Additionally, the inlet port 65 is provided with a rectangular converging configuration whereby the sides of the port make an angle with the center line thereof of at least 20°. This facilitates high velocity flow through the intricate valve assembly. Each of the tent-like structures of the cage are arranged in a cluster to accommodate the converging port; the structures and stops occupy substantially the entire cross sectional area of the port leaving little space for back-flow dilution to reside when the reed valves are closed. As an example, the outlet side of the intake port may be provided with an area of approximately 1.89 square inches for the embodiment shown in FIGS. 8 and 9.
The intake event for drawing in the combustible mixture is relatively prolonged therefore insuring optimum power characteristics at low end torque. For example, the intake port timing event for the structure, as shown in FIGS. 8 and 9, when related to the rotary movement of the eccentric shaft, has an intake origination at 75° before top center and an intake completion at 60° after bottom center. The exhaust event was arranged so that it was originated at 75° after bottom center and complete at 51° after top center. These relatively long intake and exhaust events promote good engine power. When coupled with the high velocity characteristics of the system and peripheral arrangement, a highly efficient engine operation is promoted. The velocity of flow during the intake event can best be visualized by noting that flow rates of 125 c.f.m. are attained.
One of the significant problems outlined earlier, still remains for the construction of FIGS. 8 and 9. This is interchamber dilution which prevents such construction from meeting all the goals of the present invention. The preferred mode as illustrated in FIGS. 10 and 11 (and particularly FIG. 17) overcomes this aspect while retaining the virtues of the first mode. To illustrate the problem of interchamber dilution, attention is directed to FIGS. 14, 15 and 16. Since the inlet port has some width (although varied from the prior art) the pressure in the two adjacent chambers A and B will not be equal during the entire time the apex seal is traversing the inlet port. The total crank angle during which the apex seal will traverse the inlet port, for the illustrated embodiment is approximately 28°. During some portion of this crank angle, some port overlap and some interchamber dilution will occur. As shown in FIG. 14, as the seal starts to pass over the port, there is some tendency for exhaust gases to flow from chamber A to chamber B. However, this will endure for less than 14° of crank angle. At the exact center of the inlet port, there will be no flow from either chamber since the center line of the inlet port is located at the theoretical point of zero differential pressure (see FIG. 15). As the apex seal passes over the latter half of the inlet port (see FIG. 16) a mixture of exhaust gas, fuel and air will flow from chamber B to chamber A, but again only for less than 14° of crank angle. Nonetheless interchamber dilution remains as an unsolved problem for the first mode.

*Record extracts*:
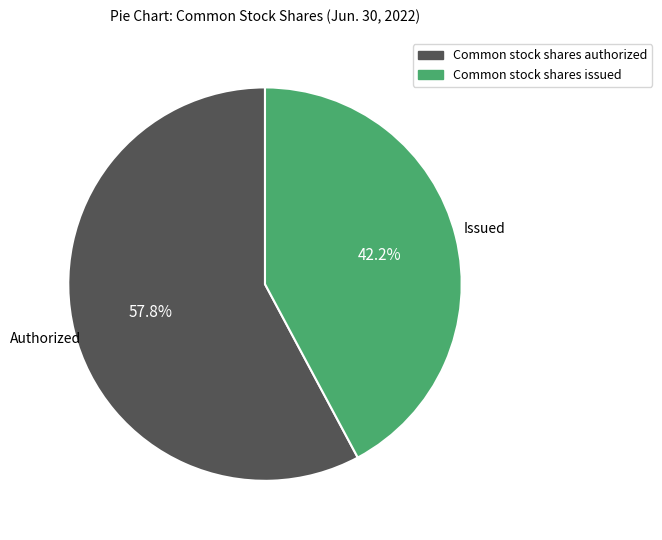

Approximately how many times larger is the value at Common stock shares issued compared to Common stock shares authorized?

0.7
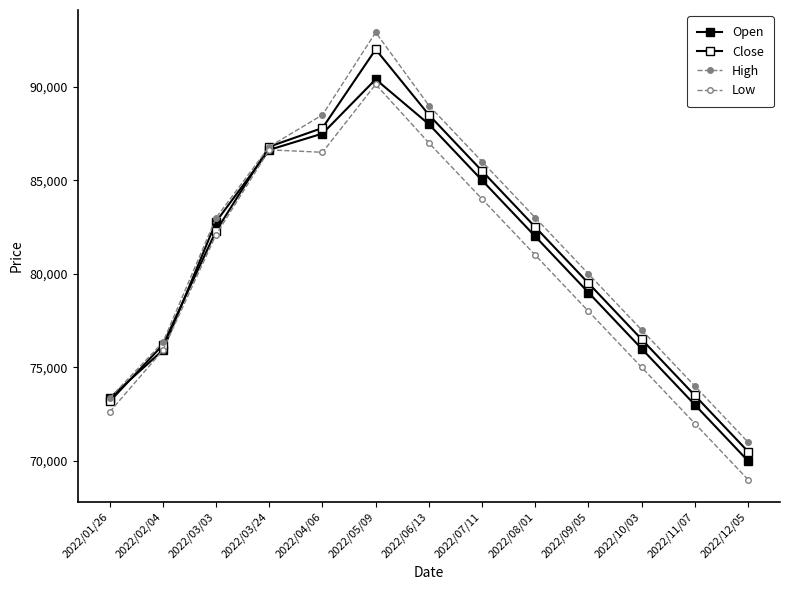

What is the difference between the second highest and second lowest values in the Close series?

15320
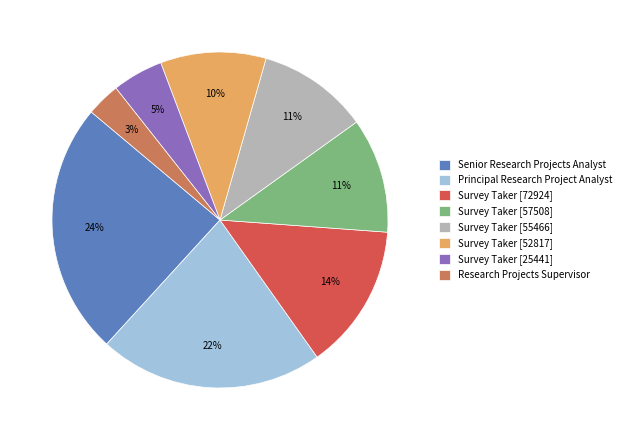

Is it true that Principal Research Project Analyst is 35% of the pie?

False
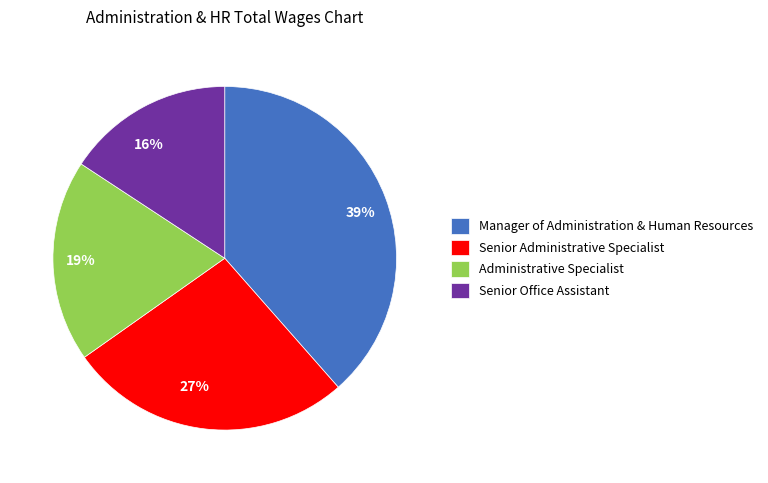

To the nearest percent, what is the average slice percentage?

25%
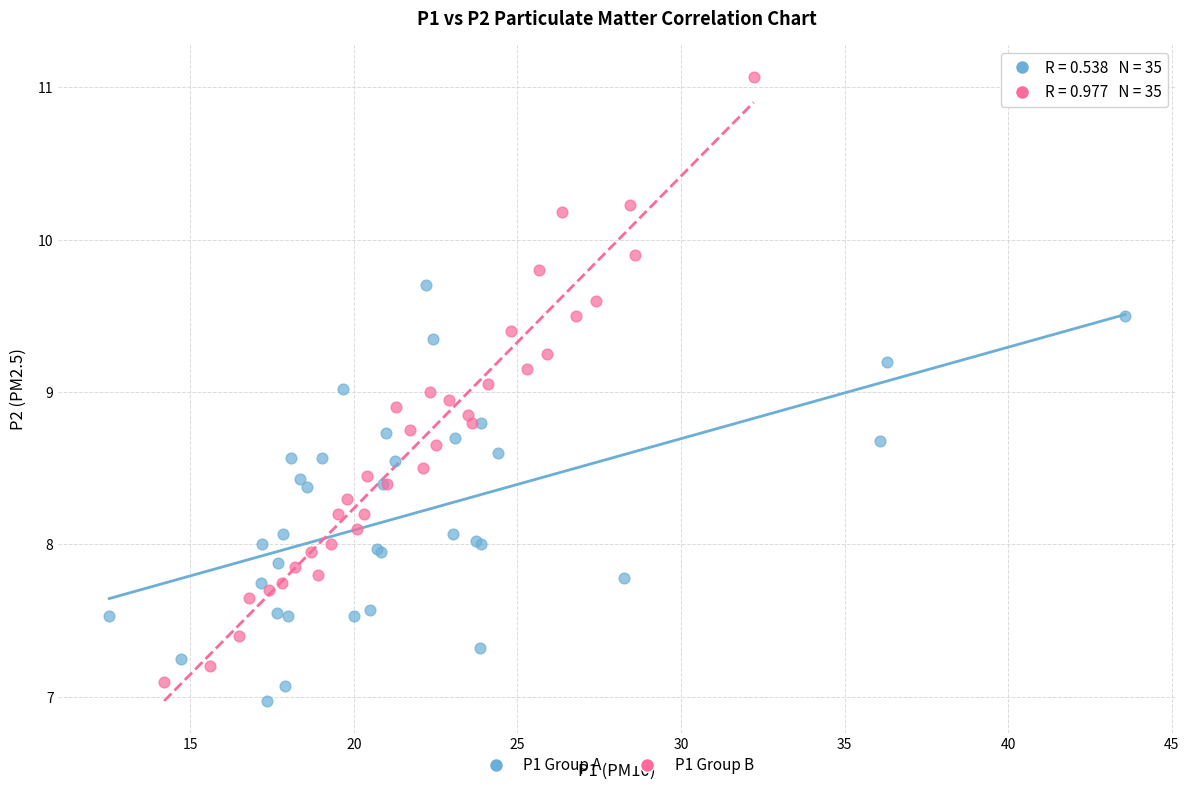

Which series contains the highest Y value?

P1 Group B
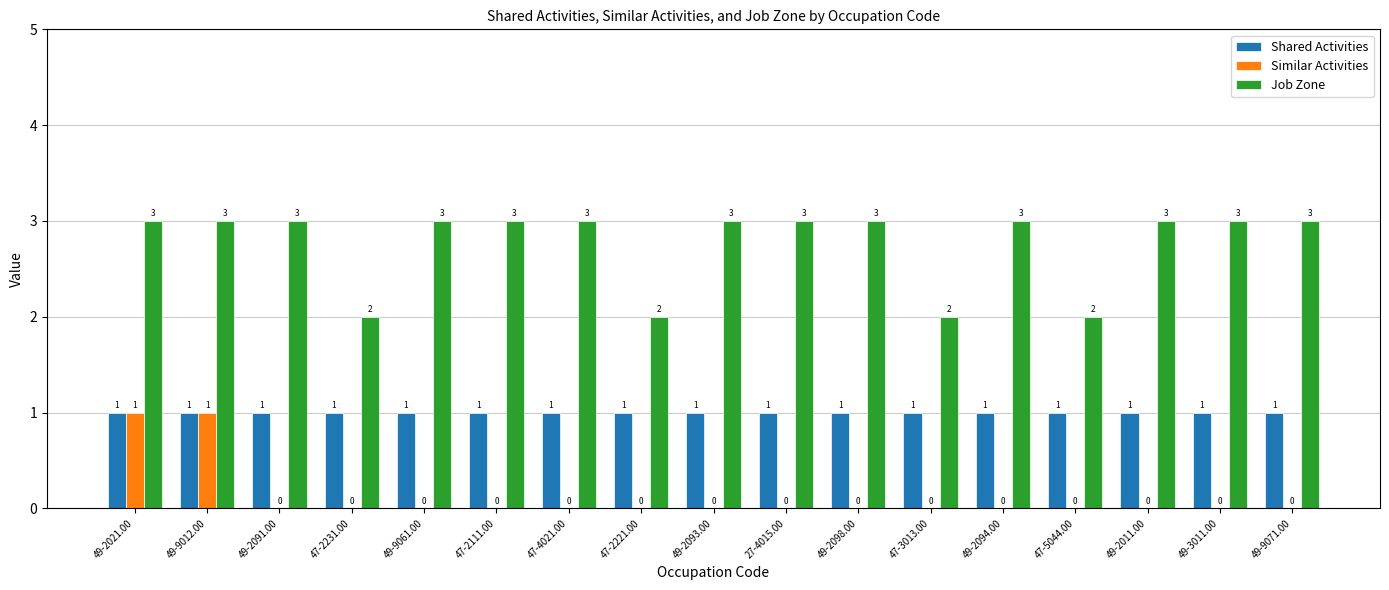

Reading right to left, what are all the values shown in this chart?

Shared Activities: 49-9071.00=1	49-3011.00=1	49-2011.00=1	47-5044.00=1	49-2094.00=1	47-3013.00=1	49-2098.00=1	27-4015.00=1	49-2093.00=1	47-2221.00=1	47-4021.00=1	47-2111.00=1	49-9061.00=1	47-2231.00=1	49-2091.00=1	49-9012.00=1	49-2021.00=1
Similar Activities: 49-9071.00=0	49-3011.00=0	49-2011.00=0	47-5044.00=0	49-2094.00=0	47-3013.00=0	49-2098.00=0	27-4015.00=0	49-2093.00=0	47-2221.00=0	47-4021.00=0	47-2111.00=0	49-9061.00=0	47-2231.00=0	49-2091.00=0	49-9012.00=1	49-2021.00=1
Job Zone: 49-9071.00=3	49-3011.00=3	49-2011.00=3	47-5044.00=2	49-2094.00=3	47-3013.00=2	49-2098.00=3	27-4015.00=3	49-2093.00=3	47-2221.00=2	47-4021.00=3	47-2111.00=3	49-9061.00=3	47-2231.00=2	49-2091.00=3	49-9012.00=3	49-2021.00=3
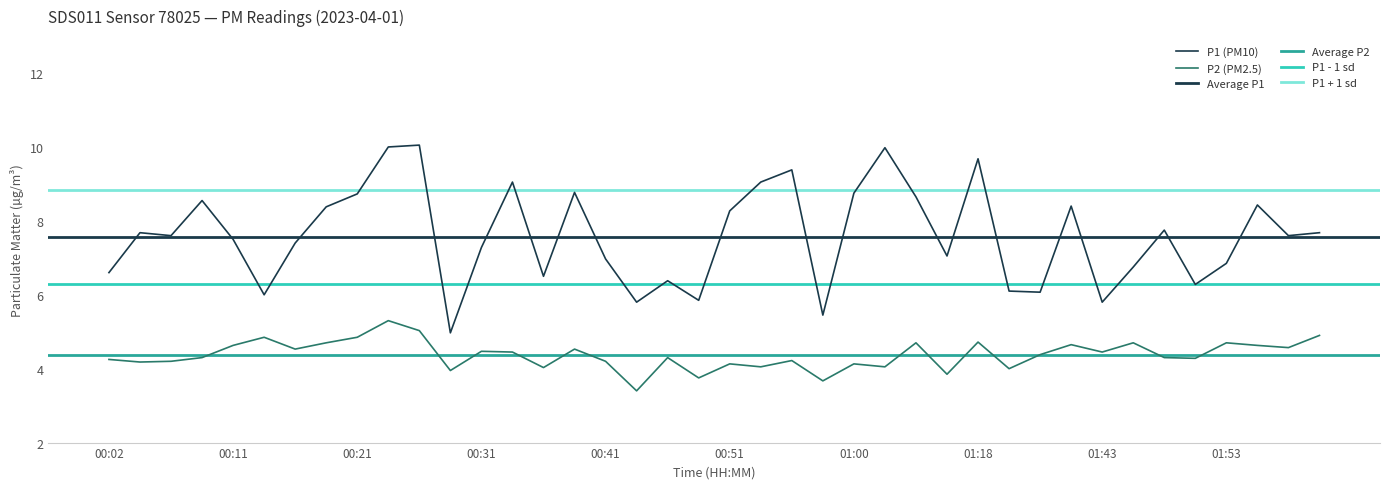

True or false: P1 has more than 0 interior local peaks.

True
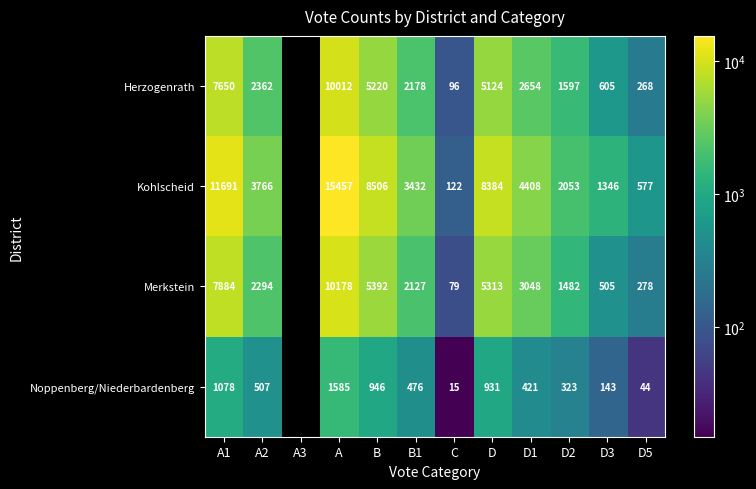

True or false: Herzogenrath has a value of 1455.3 at B1.

False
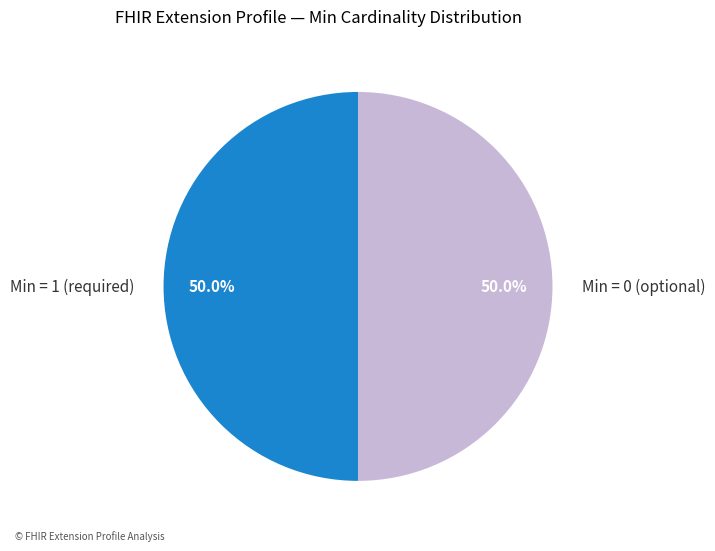

Count the number of slices in the pie.

2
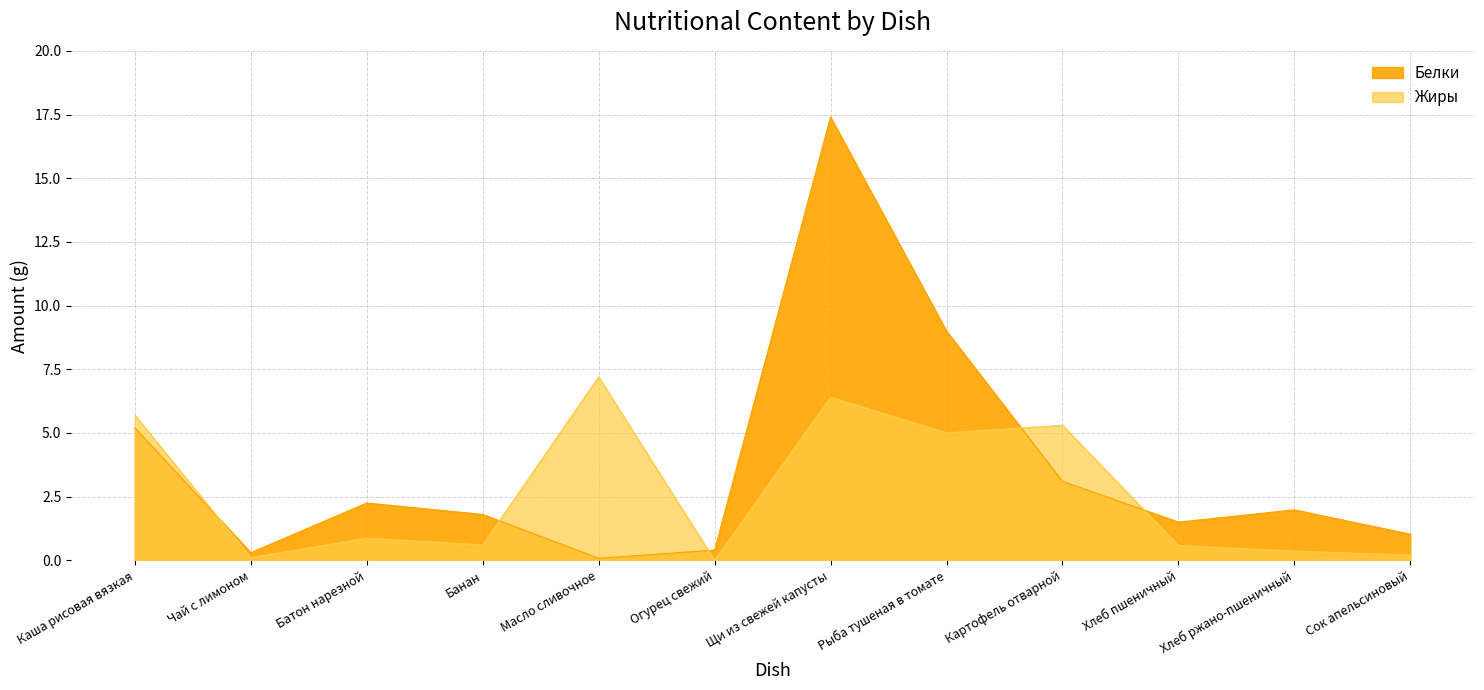

Does the chart have visible grid lines?

Yes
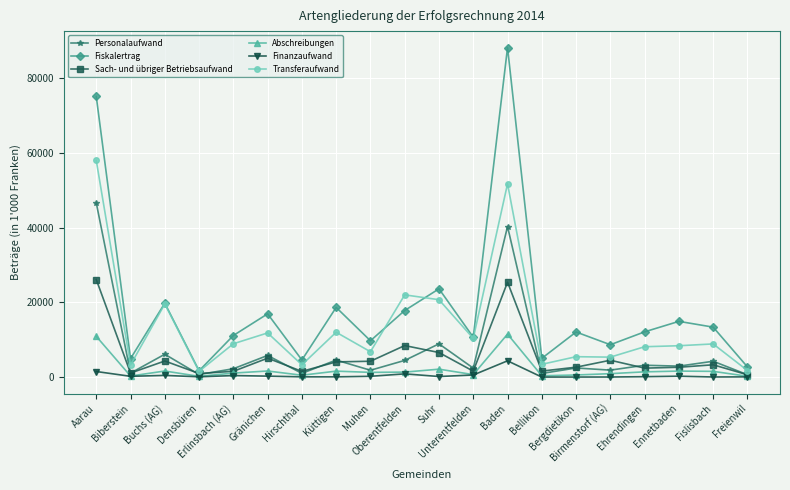

Is the value of Fiskalertrag at Hirschthal greater than the value of Sach- und übriger Betriebsaufwand at Suhr?

No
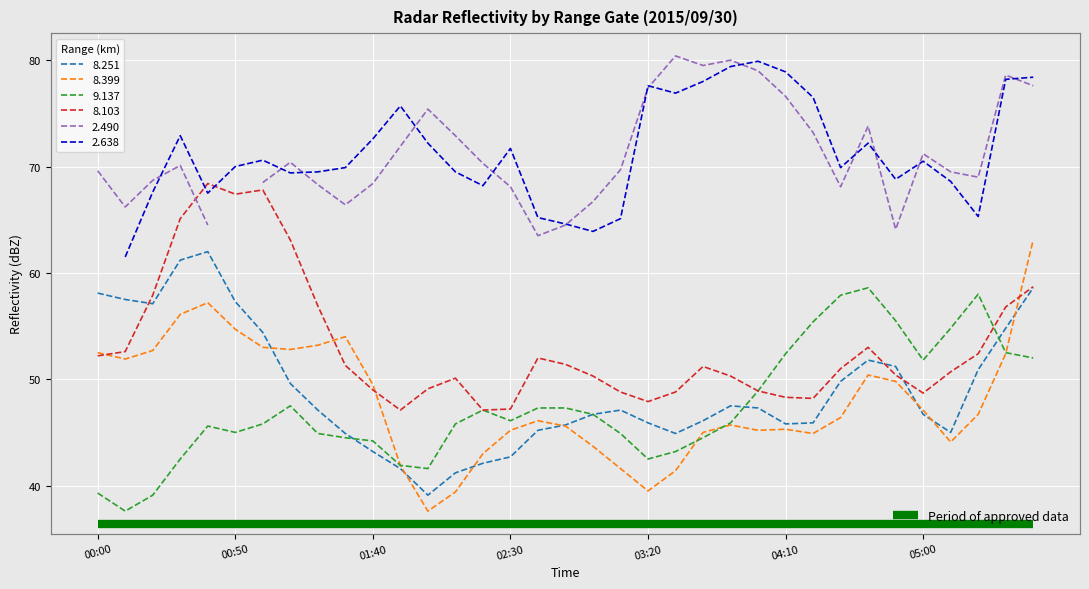

What is the maximum value for 9.137?

58.6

*Exercise instructions*:
1 > According to the rotary engine passage, about how many degrees of crank angle does the apex seal take to cross the inlet port in the illustrated embodiment?
2 > Count the lines of the records that contain the word "chart". Case counts. Give only the number.

*List of solutions*:
1 > Approximately 28°.

2 > 2